REPUBLIKA.CO.ID, BOSTON--Populasi Muslim AS setiap tahunnya terus bertambah. Namun, selepas tragedi bom Boston, oleh pihak tertentu peningkatan populasi itu ditenggarai karena adanya aktifitas cuci otak.
Seorang mualaf Lauren Scheriber sangat menyayangkan isu tersebut. Menurut dia, isu ini mirip seperti mempertanyakan keputusan Muslim mengenakan jilbab.
Jadi, ketika Muslimah mengenakan jilbab ada komentar yang mengatakan kebebasannya sebagai pribadi telah hilang. "Itu salah sekali. Tidak ada cuci otak, saya menjadi Muslim karena itu pilihan," kata dia seperti dikutip AP, Ahad (28/4).
Schreiber menambahkan ia dan Muslimah lainnya lebih berkenan mendapat pertanyaan soal jilbab ketimbang muncul asumsi dibalik keputusan itu. "Saya ingin katakan kepada masyarakarkat AS, keputusan kami adalah murni pilihan bukan karena propaganda atau cuci otak," kata dia.
Rebbeca Minor, 28 tahun, yang juga seorang Mualaf membenarkan pendapat Scheriber.

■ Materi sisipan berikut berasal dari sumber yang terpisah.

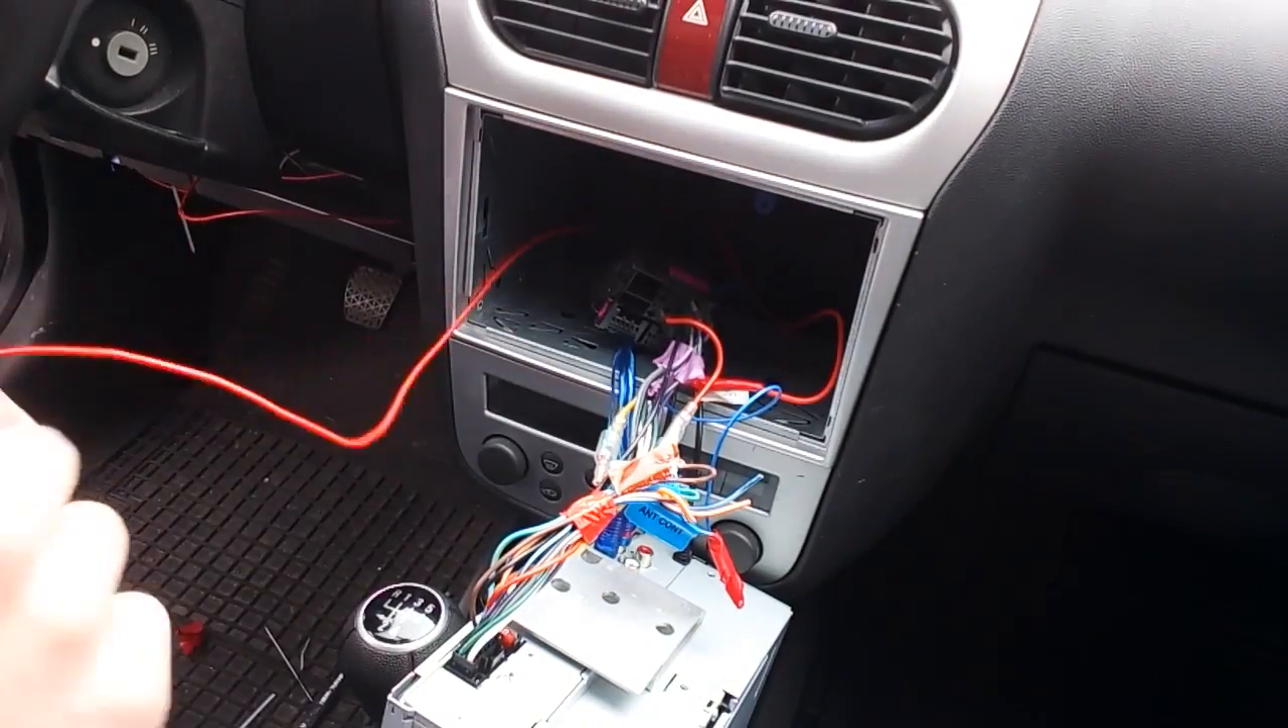I even removed my radio for better access.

Baginya, menjadi Muslim atau putusan mengenakan jilbab merupakan satu wujud komitmen. Sebuah komitmen yang mencerminkan itikad baik sebagai pribadi yang percaya terhadap ajaran Nabi Muhamamd SAW.
Berkembangnya isu itu juga menarik komentar Pakar Sejarah Islam dan Hubungan Islam-Kristen, Universitas Georgetown, Tvonne Haddad. Menurutnya, isu cuci otak itu merupakan hal yang menyakitkan. "Isu ini seolah jadi pembenaran bagi mereka yang tidak menyukai Islam dan Muslim," kata dia.
Pendapat senada juga diutarakan Lindsey Faraj, 26 tahun. Ia mengatakan keputusan seseorang menjadi Muslim karena orang itu telah menerima konsep Islam baik melalui pikiran dan hatinya. "Konsep Islam telah memasuki hatiku," kata dia.